EKBIS.CO, JAKARTA--Chief Executive Officer PT Medco Energi Corporation Arifin Panigoro, mengakui, berat bagi pengusaha dalam mengupayakan biofuel agar bisa bertahan sebagai energi alternatif saat ini. "Minyak sawit paling gampang dibuat jadi biodiesel, tapi berat untuk saat ini," kata Arifin yang oleh Badan Pengkajian dan Penerapan Teknologi (BPPT) dianugerahi gelar Perekayasa Utama Kehormatan (PUK) di Jakarta, Kamis.
Karena jauh lebih untung mengekspor minyak sawit ke luar negeri daripada menjadikannya biodiesel, berhubung harga sawit mencapai di atas 100 dolar AS per barrel, ujarnya.
Sedangkan untuk memproduksi bioetanol juga sulit karena akan ada tarik-menarik dengan kebutuhan masyarakat akan pangan, berhubung bahan baku bioetanol berasal dari tanaman pangan seperti singkong, tebu, jagung dan lainnya.
Ia mencontohkan, saat AS menjadikan jagung sebagai bioetanol secara besar-besaran dan tiba-tiba membuat harga jagung melonjak.
Demikian pula ketika pihaknya mengembangkan tanaman singkong di Lampung untuk bioetanol, dimana harga singkong yang di masa lalu hanya Rp200 per kg sekarang naik jadi Rp800 per kg, harga yang makin tinggi ini semakin tidak menarik bagi pengusaha energi fosil.
"Di Lampung kita punya 10 ribu ha lahan, tapi hanya menghasilkan 1.000 barel bioetanol per hari.
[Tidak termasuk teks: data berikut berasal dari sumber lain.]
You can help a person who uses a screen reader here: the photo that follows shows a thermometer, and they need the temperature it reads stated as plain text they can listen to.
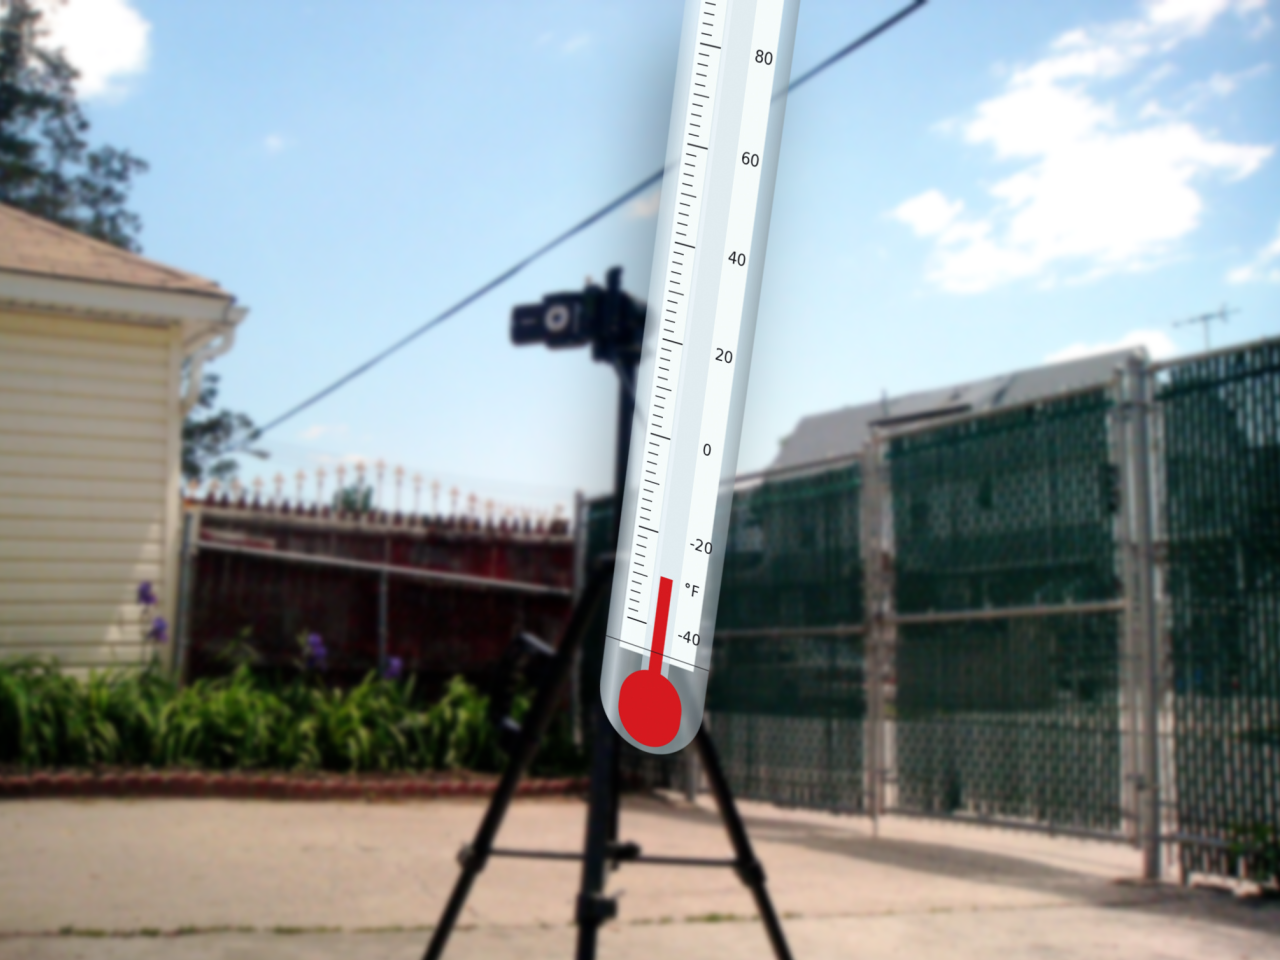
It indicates -29 °F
Jadi kalau mau jadi sejuta barel per hari perlu berapa ha lagikah?. Ini jadi kendala pengembangan bioetanol," katanya.
Namun ia menegaskan, bahwa energi alternatif merupakan suatu keharusan untuk dikembangkan, hal itu karena cadangan energi fosil di Indonesia semakin minim. "Indonesia beda dengan Arab, Irak dan Rusia, yang di sana kembali ditemukan cadangan minyak, atau Brazil dan Angola yang sebelumnya tak ada menjadi berlimpah minyak. Jadi Indonesia wajib," katanya.
Mengenai pengembangan biofuel yang sekarang mandek, menurut dia, tetap harus ada lahan yang dimanfaatkan untuk pengembangan biofuel selain lahan untuk pangan. Pihaknya juga sedang mengembangkan bioetanol dari jagung di Merauke Papua, dengan melibatkan ahli dari IPB untuk meneliti kesesuaian lahan dan ITB untuk sistem irigasi serta Conservation International.